The individual, Chien Chih-Wei (“Mr Chien”), is not a Winson employee or officer. In particular, Winson does not own, nor has it at any time as far as its records show, operated out of, the address at No. 150 Cheng’ai Road, Fengshan District, Kaohsiung.

The entity formerly known as Winson Shipping Taiwan Co., Ltd (“Winson Shipping Taiwan”) was, at all material times, a technical ship management arm of Winson. Winson Shipping Taiwan was not involved in the commercial operation and/or employment of vessels in the Winson fleet, let alone, oil trading and/or sales.

The Report does not identify the alleged “senior Winson Group employee” who allegedly applied for the IMO number for the vessel, AN PING. Likewise, the unidentified and unspecified email addresses, phone and fax numbers, and “social media records”. At no point in time did the Panel approach Winson seeking information relating to the registration of AN PING, or, for that matter, verification of telephone and fax numbers, as well as email addresses, allegedly used by Winson.

The fact that the Panel has resorted to the use of alleged unidentified (and by all accounts, unverified) social media posts to draw alleged “substantive links” between Winson and alleged sanctions evasion, draws into serious doubt the Panel’s methodology, bona fides, and motives.

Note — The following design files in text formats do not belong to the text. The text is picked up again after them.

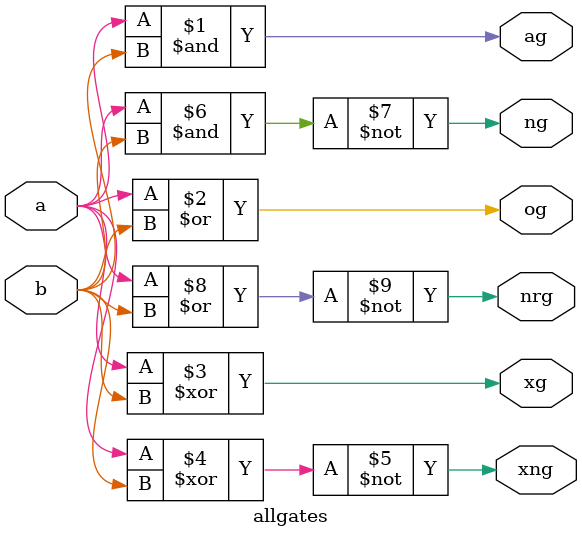
<source format=v>
module allgates(a,b,ag,og,ng,nrg,xg,xng);
input a,b;
output ag,og,xg,xng,ng,nrg;
assign ag=a&b;
assign og=a|b;
assign xg=a^b;
assign xng=~(a^b);
assign ng=~(a&b);
assign nrg=~(a|b);
endmodule
</source>
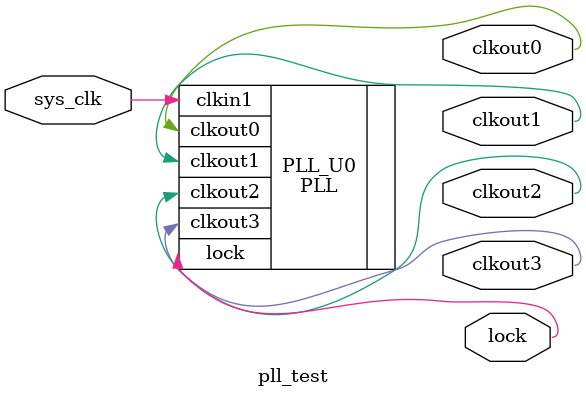
<source format=v>
module pll_test(
    input                               sys_clk                    ,
    output                              clkout0                    ,
    output                              clkout1                    ,
    output                              clkout2                    ,
    output                              clkout3                    ,
    output                              lock                        
   );

PLL PLL_U0 (
  .clkout0(clkout0),    // output
  .clkout1(clkout1),    // output
  .clkout2(clkout2),    // output
  .clkout3(clkout3),    // output
  .lock(lock),          // output
  .clkin1(sys_clk)       // input
);

endmodule
</source>
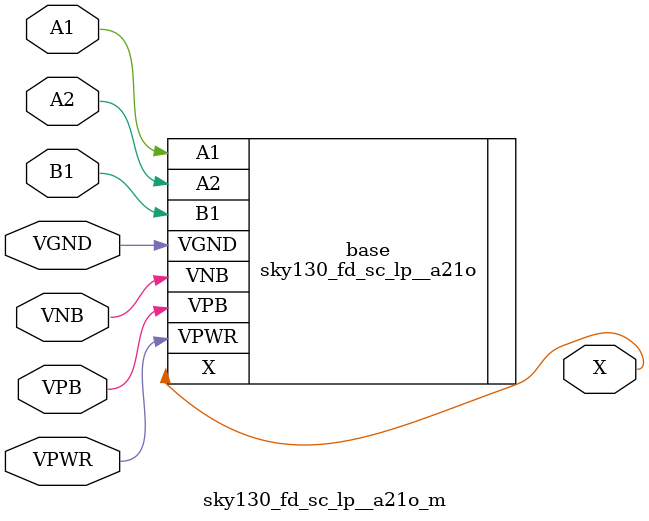
<source format=v>
module sky130_fd_sc_lp__a21o_m (
    X   ,
    A1  ,
    A2  ,
    B1  ,
    VPWR,
    VGND,
    VPB ,
    VNB
);
    output X   ;
    input  A1  ;
    input  A2  ;
    input  B1  ;
    input  VPWR;
    input  VGND;
    input  VPB ;
    input  VNB ;
    sky130_fd_sc_lp__a21o base (
        .X(X),
        .A1(A1),
        .A2(A2),
        .B1(B1),
        .VPWR(VPWR),
        .VGND(VGND),
        .VPB(VPB),
        .VNB(VNB)
    );
endmodule
</source>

In that regard, Winson notes that the Panel’s investigations into the Winson Group were triggered by a report published in March 2021 and unspecified “subsequent media articles” – all of which contain material inaccuracies and/or false allegations and/or insinuations against Winson, and which Winson considers to be defamatory. The Panel does not appear to have attempted to independently verify any of the allegations in those reports.

At no time did Winson own and/or commercially operate “AN PING”. While a Winson entity held a strictly technical role for AN PING from 2008 to 2012, such role expired almost a decade before AN PING allegedly called at North Korea in mid-2020.

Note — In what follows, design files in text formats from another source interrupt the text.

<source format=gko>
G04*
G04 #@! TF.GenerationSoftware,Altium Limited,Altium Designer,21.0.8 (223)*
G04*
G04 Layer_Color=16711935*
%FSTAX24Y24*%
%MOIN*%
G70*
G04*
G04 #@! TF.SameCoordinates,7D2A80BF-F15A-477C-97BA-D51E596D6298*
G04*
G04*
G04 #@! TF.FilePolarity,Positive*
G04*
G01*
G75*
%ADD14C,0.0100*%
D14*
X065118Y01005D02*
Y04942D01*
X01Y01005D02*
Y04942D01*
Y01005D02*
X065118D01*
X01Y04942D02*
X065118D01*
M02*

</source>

Spring Gain International Ltd (“Spring Gain”) was not at any time an entity in the Winson Group. Winson has no control over how Spring Gain conducts its affairs.

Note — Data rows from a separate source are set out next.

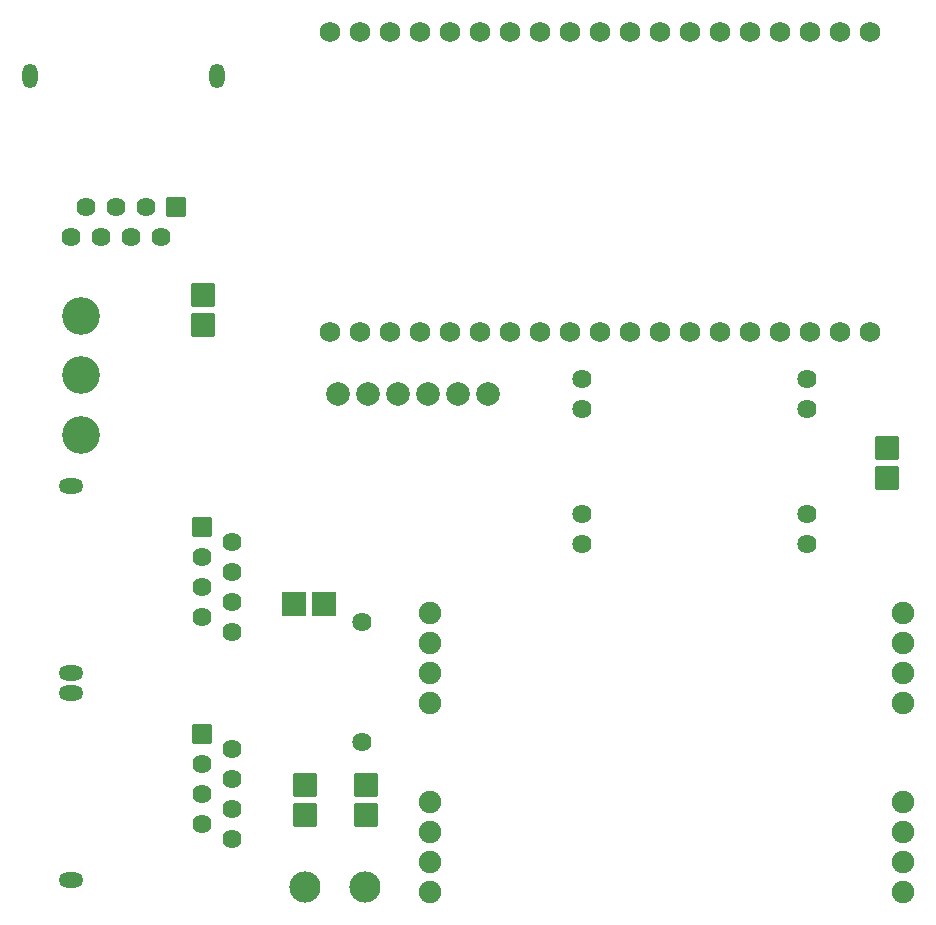
<source format=gts>
G04 Layer: TopSolderMaskLayer*
G04 EasyEDA v6.5.22, 2023-04-05 22:42:55*
G04 57731fc057a342d4b2a8a82ce43b0460,f9ecfe7abe46434aadffdc01d2bfd918,10*
G04 Gerber Generator version 0.2*
G04 Scale: 100 percent, Rotated: No, Reflected: No *
G04 Dimensions in millimeters *
G04 leading zeros omitted , absolute positions ,4 integer and 5 decimal *
%FSLAX45Y45*%
%MOMM*%

%AMMACRO1*1,1,$1,$2,$3*1,1,$1,$4,$5*1,1,$1,0-$2,0-$3*1,1,$1,0-$4,0-$5*20,1,$1,$2,$3,$4,$5,0*20,1,$1,$4,$5,0-$2,0-$3,0*20,1,$1,0-$2,0-$3,0-$4,0-$5,0*20,1,$1,0-$4,0-$5,$2,$3,0*4,1,4,$2,$3,$4,$5,0-$2,0-$3,0-$4,0-$5,$2,$3,0*%
%ADD10C,1.9016*%
%ADD11C,1.7272*%
%ADD12C,2.6416*%
%ADD13MACRO1,0.1016X0.9652X-0.9652X-0.9652X-0.9652*%
%ADD14C,1.6240*%
%ADD15MACRO1,0.1X0.762X0.762X0.762X-0.762*%
%ADD16O,2.1000212X1.3000228*%
%ADD17C,1.6256*%
%ADD18R,2.0320X2.0320*%
%ADD19C,2.0033*%
%ADD20C,3.2032*%
%ADD21MACRO1,0.1X0.762X-0.762X-0.762X-0.762*%
%ADD22O,1.3000228X2.1000212*%

%LPD*%
D10*
G01*
X3692499Y3110001D03*
G01*
X3692499Y2856001D03*
G01*
X3692499Y2602001D03*
G01*
X3692499Y2348001D03*
G01*
X7692491Y3110001D03*
G01*
X7692491Y2856001D03*
G01*
X7692491Y2602001D03*
G01*
X7692491Y2348001D03*
D11*
G01*
X2844800Y7086600D03*
G01*
X3098800Y7086600D03*
G01*
X3352800Y7086600D03*
G01*
X3606800Y7086600D03*
G01*
X3860800Y7086600D03*
G01*
X4114800Y7086600D03*
G01*
X4368800Y7086600D03*
G01*
X4622800Y7086600D03*
G01*
X4876800Y7086600D03*
G01*
X5130800Y7086600D03*
G01*
X5384800Y7086600D03*
G01*
X5638800Y7086600D03*
G01*
X5892800Y7086600D03*
G01*
X6146800Y7086600D03*
G01*
X6400800Y7086600D03*
G01*
X6654800Y7086600D03*
G01*
X6908800Y7086600D03*
G01*
X7162800Y7086600D03*
G01*
X7416800Y7086600D03*
G01*
X7416800Y9626600D03*
G01*
X7162800Y9626600D03*
G01*
X6908800Y9626600D03*
G01*
X6654800Y9626600D03*
G01*
X6400800Y9626600D03*
G01*
X6146800Y9626600D03*
G01*
X5892800Y9626600D03*
G01*
X5638800Y9626600D03*
G01*
X5384800Y9626600D03*
G01*
X5130800Y9626600D03*
G01*
X4876800Y9626600D03*
G01*
X4622800Y9626600D03*
G01*
X4368800Y9626600D03*
G01*
X4114800Y9626600D03*
G01*
X3860800Y9626600D03*
G01*
X3606800Y9626600D03*
G01*
X3352800Y9626600D03*
G01*
X3098800Y9626600D03*
G01*
X2844800Y9626600D03*
D12*
G01*
X2628900Y2387600D03*
G01*
X3136900Y2387600D03*
D13*
G01*
X2628900Y3251200D03*
G01*
X2628900Y2997200D03*
D14*
G01*
X2015490Y4546600D03*
G01*
X1761489Y4673600D03*
G01*
X2015490Y4800600D03*
G01*
X1761489Y4927600D03*
G01*
X2015490Y5054600D03*
G01*
X1761489Y5181600D03*
G01*
X2015490Y5308600D03*
D15*
G01*
X1761492Y5435607D03*
D16*
G01*
X651510Y4201109D03*
G01*
X651510Y5781090D03*
D14*
G01*
X2015490Y2794000D03*
G01*
X1761489Y2921000D03*
G01*
X2015490Y3048000D03*
G01*
X1761489Y3175000D03*
G01*
X2015490Y3302000D03*
G01*
X1761489Y3429000D03*
G01*
X2015490Y3556000D03*
D15*
G01*
X1761492Y3683007D03*
D16*
G01*
X651510Y2448509D03*
G01*
X651510Y4028490D03*
D17*
G01*
X4978400Y6438900D03*
G01*
X4978400Y6692900D03*
G01*
X4978400Y5549900D03*
G01*
X4978400Y5295900D03*
G01*
X6883400Y6692900D03*
G01*
X6883400Y6438900D03*
G01*
X6883400Y5549900D03*
G01*
X6883400Y5295900D03*
D13*
G01*
X7556500Y6108700D03*
G01*
X7556500Y5854700D03*
D18*
G01*
X2794000Y4787900D03*
G01*
X2540000Y4787900D03*
D13*
G01*
X3149600Y3251200D03*
G01*
X3149600Y2997200D03*
D17*
G01*
X3111500Y3619500D03*
G01*
X3111500Y4635500D03*
D19*
G01*
X4178300Y6565900D03*
G01*
X3924300Y6565900D03*
G01*
X3670300Y6565900D03*
G01*
X3416300Y6565900D03*
G01*
X3162300Y6565900D03*
G01*
X2908300Y6565900D03*
D20*
G01*
X730300Y6219012D03*
G01*
X730300Y6719011D03*
G01*
X730300Y7219010D03*
D13*
G01*
X1765300Y7404100D03*
G01*
X1765300Y7150100D03*
D10*
G01*
X3692499Y4710201D03*
G01*
X3692499Y4456201D03*
G01*
X3692499Y4202201D03*
G01*
X3692499Y3948201D03*
G01*
X7692491Y4710201D03*
G01*
X7692491Y4456201D03*
G01*
X7692491Y4202201D03*
G01*
X7692491Y3948201D03*
D14*
G01*
X647700Y7890484D03*
G01*
X774700Y8144484D03*
G01*
X901700Y7890484D03*
G01*
X1028700Y8144484D03*
G01*
X1155700Y7890484D03*
G01*
X1282700Y8144484D03*
G01*
X1409700Y7890484D03*
D21*
G01*
X1536707Y8144507D03*
D22*
G01*
X302209Y9254489D03*
G01*
X1882190Y9254489D03*
M02*

</source>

In any event, Winson notes from the Panel’s Report dated 4 March 2021 Spring Gain sold AN PING in May 2020, before she was reportedly berthed at North Korea. Any alleged links between Winson and the previous owner(s) and/or ownership of AN PING therefore do not even remotely suggest that Winson was at any time linked to and/or involved with any alleged supply of oil to North Korea via AN PING.

The Panel had approached Winson seeking copious amounts of information and documents as part of its investigations into alleged violations of various United Nations Security Council resolutions. Winson had, in good faith, extended its fullest cooperation to the Panel in a bid to demonstrate Winson’s bona fides. As we have informed the Panel, Winson has also ceased all STS operations to tankers which are not owned and/or operated by Winson in the area stretching from outside Taiwanese port limits (i.e., “OPL Taiwan”) through the East China Sea to the Yellow Sea.

Nevertheless, Winson notes that a significant number of allegations and insinuations made against Winson in the Report relate to matters which were not part of the Panel’s series of (very detailed) questions put to Winson. Winson therefore has not been given any opportunity to be heard and/or present its case in relation to such allegations and insinuations – which amounts to a substantial breach of natural justice.

Furthermore, the Panel had repeatedly offered express and explicit assurances to Winson that it would keep any information which Winson provided confidential. Notwithstanding those undertakings, the Panel leaked, and/or caused and/or allowed to be leaked, a finalised draft of the Report to the media almost two months prior to the release of the Report.

Notwithstanding the above, the Panel did not afford Winson the same courtesy of having sight of the finalised draft Report.

Winson has only now obtained a copy of the Report and is studying the same in more detail. Winson will issue a further, more detailed, statement in due course and if necessary once Winson has had the opportunity to consider the Report in greater detail.

In the meantime, Winson remains committed to cooperating with the Panel and demonstrating that it did not at any time breach any UN sanctions against North Korea.